Selon les données du ministère de l’Intérieur espagnol, 36 775 migrants sont arrivés de façon irrégulière en Espagne en 2025, soit une baisse de 42,6 % par rapport à 2024. Cette diminution est principalement due à une baisse de 62 % des arrivées dans les îles Canaries. La plupart des entrées irrégulières ont eu lieu par mer (32 925 personnes à bord de 1 235 bateaux précaires).

Selon la Commission espagnole d’aide aux réfugiés (CEAR), entre 70 et 80 % des personnes arrivées en Espagne en 2024 à bord de bateaux précaires ont demandé l’asile. Les arrivées irrégulières ne représentent que 6 % de tous les étrangers arrivant dans le pays, et beaucoup sont des demandeurs de protection internationale fuyant des conflits, des persécutions ou des violations des droits humains.
Les îles Canaries, une route migratoire dangereuse
Les îles Canaries ont enregistré 17 788 arrivées en 2025, contre 39 910 en 2023 et 46 843 en 2024. La baisse de 62 % des arrivées par cette route est attribuée aux efforts de contrôle des départs suite aux accords entre l’UE et l’Espagne avec les gouvernements du Maroc, de la Mauritanie et du Sénégal.

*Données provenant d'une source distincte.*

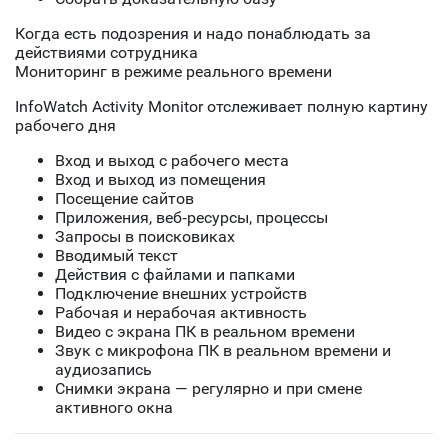
Когда есть подозрения и надо понаблюдать за
действиями сотрудника
Мониторинг в режиме реального времени
InfoWatch Activity Monitor отслеживает полную картину
рабочего дня
Вход и выход с рабочего места
Вход и выход из помещения
Посещение сайтов
Приложения, веб‑ресурсы, процессы
Запросы в поисковиках
Вводимый текст
Действия с файлами и папками
Подключение внешних устройств
Рабочая и нерабочая активность
Видео с экрана ПК в реальном времени
Звук с микрофона ПК в реальном времени и
аудиозапись
Снимки экрана — регулярно и при смене
активного окна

Selon le HCR, les principaux pays d’origine des migrants arrivés en Espagne par les îles Canaries sont le Mali (36,8 %), le Sénégal (25 %) et la Guinée (11,7 %). Les îles Canaries sont considérées comme l’une des routes migratoires les plus dangereuses au monde, avec 416 morts ou disparus en 2025 (selon le HCR) et 1 906 victimes (selon l’ONG Caminando Fronteras).